▶ **The tasks**:
- a) In the text on Indian slaves at the Cape, how many slaves were in the Cape when slavery was abolished in 1834?
- b) In the text on Indian slavery under the Dutch, revise everything from "African slaves, known" down to "sold in India." so that "Siddis" takes the place of "Habshis".
- c) Write the next part of the account of Indians taken as slaves under the Dutch, picking up after its last sentence.

>> START Excerpted text

There has been hardly any research in India on the transport of Indians to South Africa as slaves during the Dutch settlement in the Cape of Good Hope in the seventeenth and eighteenth centuries. In fact, the period of Dutch settlement in India and South Africa constitutes a serious lacuna in Indian historical research.

Indians were taken into slavery in South Africa within a few years after Van Riebeeck established the first settlement at the Cape in 1652. From then until late in the eighteenth century, a  large number of Indians were taken into slavery in the Cape.  They  and their descendants played a significant role in South African history.

Recent researches in South Africa have destroyed the myth that slavery in South Africa was on a small scale and that slavery in the Cape was relatively mild. The number of slaves exceeded the number of whites from 1713 and in 1834 when slavery was abolished, there were 38,473 slaves in the Cape.

The researches also destroy the myth that Asian slaves were mostly employed as domestic servants rather than on farms, that they were treated gently and frequently liberated. The records show that Asians were not spared the extreme cruelty that all slaves suffered. 

Indian studies on slavery deal with the institution of slavery in India (agrestic, domestic etc.). They extol British efforts in the nineteenth century to abolish the system of slavery.

They contain some information on the import of slaves into India from east Africa and Arabia. But they hardly refer to the slave trade in and from India by the Portuguese, British, Dutch, French and the Danes.

African slaves, known as Habshis, were imported for a long time into India by Indian and Arab merchants. Many of them were employed by Muslims nobles and European  residents of Bengal.

Some Malay slaves were also brought to India by British and other officers.

The slaves were freely sold in India.

But there is little study of export of Indians as slaves.

In fact, Indians were taken as slaves to Arabia by merchants who brought back African slaves, even as late as the nineteenth century. 

A large number of Indians were taken as slaves to Batavia (now Jakarta) early in the seventeenth century. According to Anna Boeseken, a South African scholar, who studied the letters of Pieter de Carpentier, the Governor-General in Batavia to the Seventeen (Council of the Dutch India Company), there were no more than seventy slaves in Batavia in 1618.     In 1622, the vessel Nieuw Seelant brought  about a thousand slaves from the Coast of Coromandel to Batavia. The Governor-General, Pieter de Carpentier, then sent two large ships to the Coast of Coromandel with strict instructions to bring back no fewer than 2,000 slaves. As the captors were not given much ready money, they brought back to Batavia only 700 slaves.

>> END Excerpted text
>> START Dataset content

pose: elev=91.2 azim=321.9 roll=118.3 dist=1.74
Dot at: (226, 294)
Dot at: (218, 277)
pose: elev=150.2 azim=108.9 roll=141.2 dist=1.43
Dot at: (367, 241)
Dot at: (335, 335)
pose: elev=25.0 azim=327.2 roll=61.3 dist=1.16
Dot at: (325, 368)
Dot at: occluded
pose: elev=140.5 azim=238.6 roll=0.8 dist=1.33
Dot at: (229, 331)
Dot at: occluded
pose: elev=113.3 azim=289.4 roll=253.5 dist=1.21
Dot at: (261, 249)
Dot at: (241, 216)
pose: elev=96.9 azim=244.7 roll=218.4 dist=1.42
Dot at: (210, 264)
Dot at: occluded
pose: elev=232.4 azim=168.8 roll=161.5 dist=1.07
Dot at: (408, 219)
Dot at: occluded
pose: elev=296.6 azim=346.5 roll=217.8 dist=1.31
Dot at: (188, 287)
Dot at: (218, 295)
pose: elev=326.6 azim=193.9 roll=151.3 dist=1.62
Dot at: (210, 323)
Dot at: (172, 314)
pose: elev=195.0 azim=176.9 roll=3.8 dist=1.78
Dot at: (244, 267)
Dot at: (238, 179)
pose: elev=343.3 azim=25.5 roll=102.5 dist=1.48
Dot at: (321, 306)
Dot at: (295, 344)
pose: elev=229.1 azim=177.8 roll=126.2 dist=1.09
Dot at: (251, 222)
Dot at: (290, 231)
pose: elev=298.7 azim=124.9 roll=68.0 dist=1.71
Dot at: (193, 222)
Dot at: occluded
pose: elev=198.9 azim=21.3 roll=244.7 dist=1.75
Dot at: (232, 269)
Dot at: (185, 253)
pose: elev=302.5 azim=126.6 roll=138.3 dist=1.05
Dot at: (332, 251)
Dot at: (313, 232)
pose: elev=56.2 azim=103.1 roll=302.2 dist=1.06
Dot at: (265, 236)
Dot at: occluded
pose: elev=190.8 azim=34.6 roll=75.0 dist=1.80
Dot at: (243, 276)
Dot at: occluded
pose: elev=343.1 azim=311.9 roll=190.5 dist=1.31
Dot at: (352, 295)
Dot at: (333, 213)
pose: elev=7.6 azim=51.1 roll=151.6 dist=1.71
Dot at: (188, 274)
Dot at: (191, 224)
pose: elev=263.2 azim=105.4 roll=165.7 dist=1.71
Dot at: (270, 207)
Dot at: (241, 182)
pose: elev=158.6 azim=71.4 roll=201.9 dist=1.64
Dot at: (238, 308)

>> END Dataset content

▶ **The responses**:
- a) 38,473

- b)
African slaves, known as Siddis, were imported for a long time into India by Indian and Arab merchants. Many of them were employed by Muslims nobles and European  residents of Bengal.

Some Malay slaves were also brought to India by British and other officers.

The slaves were freely sold in India.

- c)
The mortality among the slaves was high. On February 3, 1626, Pieter de Carpentier informed the Seventeen that only 130 of the 544 slaves bought from the ruler of Arakan in 1625 were still alive. The king of Arakan, in turn, complained that he had lost more than 4,000 of the 10,000 slaves he had bought from Bengal; and Dutch officials who had purchased 1,300 slaves from the king of Arakan lost more than half that number. (Anna Boeseken, Slaves and Free Blacks at the Cape 1658-1700, pp.62-63. Her sources for the above are letters from Pieter de Carpentier to the Seventeen - i.e. the council of Dutch India Company). 

Arakan was a source of cheap labour, but the supply decreased by 1645. Other sources had to be explored: Malabar, Coromandel and Begal coasts became more popular. (p.63). 

DUTCH IN INDIA

The Dutch sojourn in India lasted from 1658 to 1796.(?)

The Dutch captured Amboyna from the Portuguese in 1605 and in subsequent years conquered Indonesian archipelago. They took possession of the last Portuguese settlement in Ceylon in 1658.

They established factories in Gujarat, Coromandel Coast, Bengal, Bihar, Orissa and even deep in the interior of the lower Ganges Valley. The more important were at Pulicat (1610), Surat (1616), Chinsura  (1653), Cassimbazar,  Baranagore,  Patna, Balasore,  Negapatam (1659),  Cochin (1663) and  San Thome, near Madras  (1673).

Commercial rivalry between the British and Dutch in India remained acute until 1759. Sometimes they were allied against the French.

(The British began setting up factories in India from 1608. From about 1613, Surat was the main settlement on the West Coast but was overtaken by Bombay in 1687).

NUMBER OF SLAVES

Dr. A. J. Boeseken made a painstaking study of the deeds of sale and other transactions in the Cape in the 17th century and published  information on the transactions concerning the slaves.  The sales of about eight hundred persons from Asia were recorded. But these appear to be only a fraction of the actual sales.  Many were brought illegally by clandestine means and proper records were not kept in many cases.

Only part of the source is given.